Steps to query are a bit more complex:

  1. Get AABB (or any other shape) of the area we want to query
  2. Calculate where the Z-curve intersects with the AABB edges to get ranges we need to query. This is the complex part. Some names of these functions are BigMin/LitMax, NextJumpIn, GetNextZ-Address. In a more recent paper[1] I saw a method of using quadtrees to calculate these regions, and if I remember correctly, it also performed a bit better.
  3. Merge ranges into longer continuous ranges where possible.
  4. Query ranges to get the Morton codes of the points inside that area.
  5. Since, ranges intersecting with the query-shape can cover a bit larger area that we need (in order too keep the number of ranges to a sensible amount), we need to filter resulting points, to exclude points that falls outside of exact query-area.
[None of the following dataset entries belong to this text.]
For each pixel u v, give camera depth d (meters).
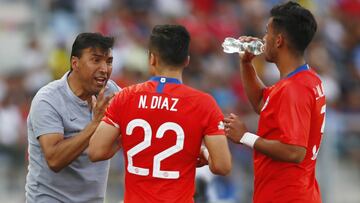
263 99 19.83
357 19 49.78
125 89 18.34
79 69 19.91
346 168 35.44
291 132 18.02
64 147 19.25
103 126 18.25
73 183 20.23
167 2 47.72
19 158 35.72
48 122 19.77
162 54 18.14
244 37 19.50
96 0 46.06
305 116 18.20
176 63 18.19
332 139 35.28
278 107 18.28
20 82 41.81
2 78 42.34
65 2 45.75
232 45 19.38
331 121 35.53
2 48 45.84
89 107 20.38
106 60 19.97
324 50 45.66
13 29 46.91
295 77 18.52
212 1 48.44
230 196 31.17
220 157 17.94
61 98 20.03
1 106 39.34
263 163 18.94
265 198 18.92
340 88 45.03
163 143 17.92
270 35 18.83
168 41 18.08
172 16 46.94
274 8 18.84
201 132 18.00
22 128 37.84
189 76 42.75
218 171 18.00
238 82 41.88
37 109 19.89
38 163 20.22
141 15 46.59
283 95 18.27
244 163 33.75
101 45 19.81
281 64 18.81
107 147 18.25
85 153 20.17
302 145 18.06
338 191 35.28
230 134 18.59
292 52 18.67
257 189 19.12
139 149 18.00
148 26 45.81
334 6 50.56
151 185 17.98
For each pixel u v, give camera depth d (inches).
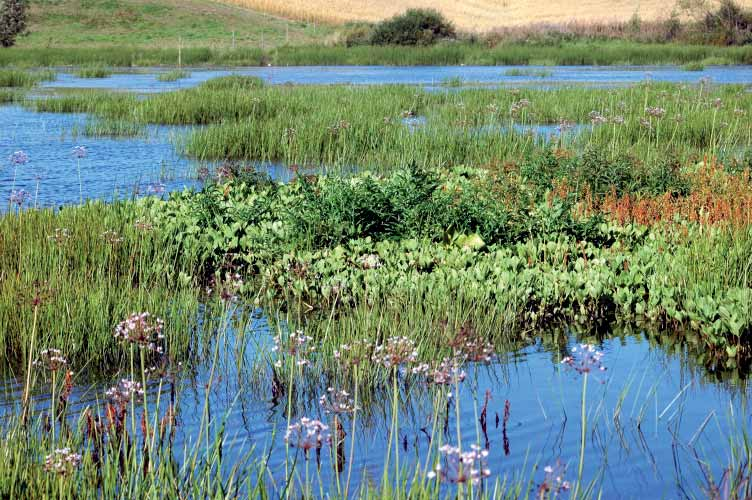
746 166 609.9
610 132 836.6
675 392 290.4
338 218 476.7
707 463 237.0
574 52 2279.8
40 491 203.2
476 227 474.3
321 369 308.0
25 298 338.6
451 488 219.3
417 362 298.2
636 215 509.0
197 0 3528.5
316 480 228.4
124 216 496.4
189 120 1080.2
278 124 885.2
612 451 244.5
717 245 403.2
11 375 305.0
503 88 1288.1
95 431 231.9
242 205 539.2
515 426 261.9
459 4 4124.0
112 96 1248.2
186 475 227.1
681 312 357.4
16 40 2746.1
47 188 671.8
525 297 376.5
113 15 3080.7
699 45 2464.3
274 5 3597.4
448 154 781.9
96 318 330.6
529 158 647.1
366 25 2849.4
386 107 1040.2
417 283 389.7
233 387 297.3
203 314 378.3
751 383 299.0
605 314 382.6
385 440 253.8
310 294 407.2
Morton codes can be converted back to latitude and longitude coordinates in order to perform that filtering.

[1] I can look-up the name of paper using quadtrees to calculate ranges, if anyone is interested.

what is the name of the paper, I am interested.

Jure-BB commented 1 month ago

@Swoorup

It's Using a Space Filling Curve for the Management of Dynamic Point Cloud Data in a Relational DBMS (2016)

There's also a source code: https://github.com/stpsomad/DynamicPCDMS

https://isprs-annals.copernicus.org/articles/IV-2-W1/107/2016/isprs-annals-IV-2-W1-107-2016.pdf

Slides: https://pdfs.semanticscholar.org/287b/2fdad23e6110d4a524efcd87c70f8696a15a.pdf

Another paper I also found interesting/helpful is: Towards a Painless Index for Spatial Objects

Swoorup commented 1 month ago

@Swoorup

It's Using a Space Filling Curve for the Management of Dynamic Point Cloud Data in a Relational DBMS (2016)

There's also a source code: https://github.com/stpsomad/DynamicPCDMS

https://isprs-annals.copernicus.org/articles/IV-2-W1/107/2016/isprs-annals-IV-2-W1-107-2016.pdf

Slides: https://pdfs.semanticscholar.org/287b/2fdad23e6110d4a524efcd87c70f8696a15a.pdf

Another paper I also found interesting/helpful is: Towards a Painless Index for Spatial Objects

Thanks. One thing that is not immediately obvious to me, is storing not just points but objects with AABB. The literature around appears to be either storing all the morton points that intersects against the AABB perhaps directly as points or morton ranges.